**INPUT MATERIAL:**
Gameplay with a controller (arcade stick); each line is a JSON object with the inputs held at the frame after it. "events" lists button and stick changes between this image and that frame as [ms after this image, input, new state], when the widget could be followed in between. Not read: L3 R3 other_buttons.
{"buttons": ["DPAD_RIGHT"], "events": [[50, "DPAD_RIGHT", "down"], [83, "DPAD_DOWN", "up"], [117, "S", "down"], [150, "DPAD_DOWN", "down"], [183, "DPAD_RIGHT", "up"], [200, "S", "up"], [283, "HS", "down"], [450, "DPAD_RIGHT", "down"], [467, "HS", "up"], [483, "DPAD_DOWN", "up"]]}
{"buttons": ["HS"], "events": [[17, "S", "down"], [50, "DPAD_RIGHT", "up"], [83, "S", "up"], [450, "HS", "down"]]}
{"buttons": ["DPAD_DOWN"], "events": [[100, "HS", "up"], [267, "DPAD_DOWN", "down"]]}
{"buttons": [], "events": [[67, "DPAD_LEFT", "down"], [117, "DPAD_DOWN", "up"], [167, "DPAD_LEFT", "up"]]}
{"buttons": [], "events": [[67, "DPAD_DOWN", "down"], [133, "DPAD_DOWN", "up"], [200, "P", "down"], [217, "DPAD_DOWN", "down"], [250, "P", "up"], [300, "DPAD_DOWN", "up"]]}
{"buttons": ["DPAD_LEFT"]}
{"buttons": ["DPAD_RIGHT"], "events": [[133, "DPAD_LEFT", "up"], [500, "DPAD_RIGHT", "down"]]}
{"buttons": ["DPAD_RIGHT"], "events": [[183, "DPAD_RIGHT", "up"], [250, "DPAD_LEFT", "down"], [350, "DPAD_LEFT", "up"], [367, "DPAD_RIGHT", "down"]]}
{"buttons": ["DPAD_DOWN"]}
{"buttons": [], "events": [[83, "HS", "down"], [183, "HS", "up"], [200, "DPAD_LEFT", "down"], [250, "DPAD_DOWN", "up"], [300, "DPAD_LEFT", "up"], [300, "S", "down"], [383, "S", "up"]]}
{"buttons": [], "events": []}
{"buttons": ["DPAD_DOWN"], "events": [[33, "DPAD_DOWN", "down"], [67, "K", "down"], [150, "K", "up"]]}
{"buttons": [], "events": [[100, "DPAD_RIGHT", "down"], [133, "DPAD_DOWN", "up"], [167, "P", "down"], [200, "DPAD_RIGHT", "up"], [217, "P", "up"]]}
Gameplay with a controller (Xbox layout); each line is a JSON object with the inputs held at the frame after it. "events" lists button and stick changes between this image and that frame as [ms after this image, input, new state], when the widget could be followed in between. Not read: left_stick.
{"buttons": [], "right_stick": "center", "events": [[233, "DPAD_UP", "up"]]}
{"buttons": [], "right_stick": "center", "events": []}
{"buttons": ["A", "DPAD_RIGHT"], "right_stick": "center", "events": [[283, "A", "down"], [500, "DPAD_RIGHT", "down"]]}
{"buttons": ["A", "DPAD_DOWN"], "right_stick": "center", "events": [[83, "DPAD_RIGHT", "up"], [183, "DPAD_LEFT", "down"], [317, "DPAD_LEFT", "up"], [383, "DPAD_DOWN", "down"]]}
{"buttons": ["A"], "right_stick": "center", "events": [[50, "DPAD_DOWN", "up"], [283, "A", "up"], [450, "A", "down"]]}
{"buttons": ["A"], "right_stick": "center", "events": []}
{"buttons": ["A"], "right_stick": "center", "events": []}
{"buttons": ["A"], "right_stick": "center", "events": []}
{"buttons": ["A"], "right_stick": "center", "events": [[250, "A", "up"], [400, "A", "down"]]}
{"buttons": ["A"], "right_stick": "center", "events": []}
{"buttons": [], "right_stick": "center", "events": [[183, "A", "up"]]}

**HOW TO COMPLETE THIS TASK:** Retype the entries shown above. Keep every word exactly as it is.

**TASK RESULT:**
Gameplay with a controller (arcade stick); each line is a JSON object with the inputs held at the frame after it. "events" lists button and stick changes between this image and that frame as [ms after this image, input, new state], when the widget could be followed in between. Not read: L3 R3 other_buttons.
{"buttons": ["DPAD_RIGHT"], "events": [[50, "DPAD_RIGHT", "down"], [83, "DPAD_DOWN", "up"], [117, "S", "down"], [150, "DPAD_DOWN", "down"], [183, "DPAD_RIGHT", "up"], [200, "S", "up"], [283, "HS", "down"], [450, "DPAD_RIGHT", "down"], [467, "HS", "up"], [483, "DPAD_DOWN", "up"]]}
{"buttons": ["HS"], "events": [[17, "S", "down"], [50, "DPAD_RIGHT", "up"], [83, "S", "up"], [450, "HS", "down"]]}
{"buttons": ["DPAD_DOWN"], "events": [[100, "HS", "up"], [267, "DPAD_DOWN", "down"]]}
{"buttons": [], "events": [[67, "DPAD_LEFT", "down"], [117, "DPAD_DOWN", "up"], [167, "DPAD_LEFT", "up"]]}
{"buttons": [], "events": [[67, "DPAD_DOWN", "down"], [133, "DPAD_DOWN", "up"], [200, "P", "down"], [217, "DPAD_DOWN", "down"], [250, "P", "up"], [300, "DPAD_DOWN", "up"]]}
{"buttons": ["DPAD_LEFT"]}
{"buttons": ["DPAD_RIGHT"], "events": [[133, "DPAD_LEFT", "up"], [500, "DPAD_RIGHT", "down"]]}
{"buttons": ["DPAD_RIGHT"], "events": [[183, "DPAD_RIGHT", "up"], [250, "DPAD_LEFT", "down"], [350, "DPAD_LEFT", "up"], [367, "DPAD_RIGHT", "down"]]}
{"buttons": ["DPAD_DOWN"]}
{"buttons": [], "events": [[83, "HS", "down"], [183, "HS", "up"], [200, "DPAD_LEFT", "down"], [250, "DPAD_DOWN", "up"], [300, "DPAD_LEFT", "up"], [300, "S", "down"], [383, "S", "up"]]}
{"buttons": [], "events": []}
{"buttons": ["DPAD_DOWN"], "events": [[33, "DPAD_DOWN", "down"], [67, "K", "down"], [150, "K", "up"]]}
{"buttons": [], "events": [[100, "DPAD_RIGHT", "down"], [133, "DPAD_DOWN", "up"], [167, "P", "down"], [200, "DPAD_RIGHT", "up"], [217, "P", "up"]]}
Gameplay with a controller (Xbox layout); each line is a JSON object with the inputs held at the frame after it. "events" lists button and stick changes between this image and that frame as [ms after this image, input, new state], when the widget could be followed in between. Not read: left_stick.
{"buttons": [], "right_stick": "center", "events": [[233, "DPAD_UP", "up"]]}
{"buttons": [], "right_stick": "center", "events": []}
{"buttons": ["A", "DPAD_RIGHT"], "right_stick": "center", "events": [[283, "A", "down"], [500, "DPAD_RIGHT", "down"]]}
{"buttons": ["A", "DPAD_DOWN"], "right_stick": "center", "events": [[83, "DPAD_RIGHT", "up"], [183, "DPAD_LEFT", "down"], [317, "DPAD_LEFT", "up"], [383, "DPAD_DOWN", "down"]]}
{"buttons": ["A"], "right_stick": "center", "events": [[50, "DPAD_DOWN", "up"], [283, "A", "up"], [450, "A", "down"]]}
{"buttons": ["A"], "right_stick": "center", "events": []}
{"buttons": ["A"], "right_stick": "center", "events": []}
{"buttons": ["A"], "right_stick": "center", "events": []}
{"buttons": ["A"], "right_stick": "center", "events": [[250, "A", "up"], [400, "A", "down"]]}
{"buttons": ["A"], "right_stick": "center", "events": []}
{"buttons": [], "right_stick": "center", "events": [[183, "A", "up"]]}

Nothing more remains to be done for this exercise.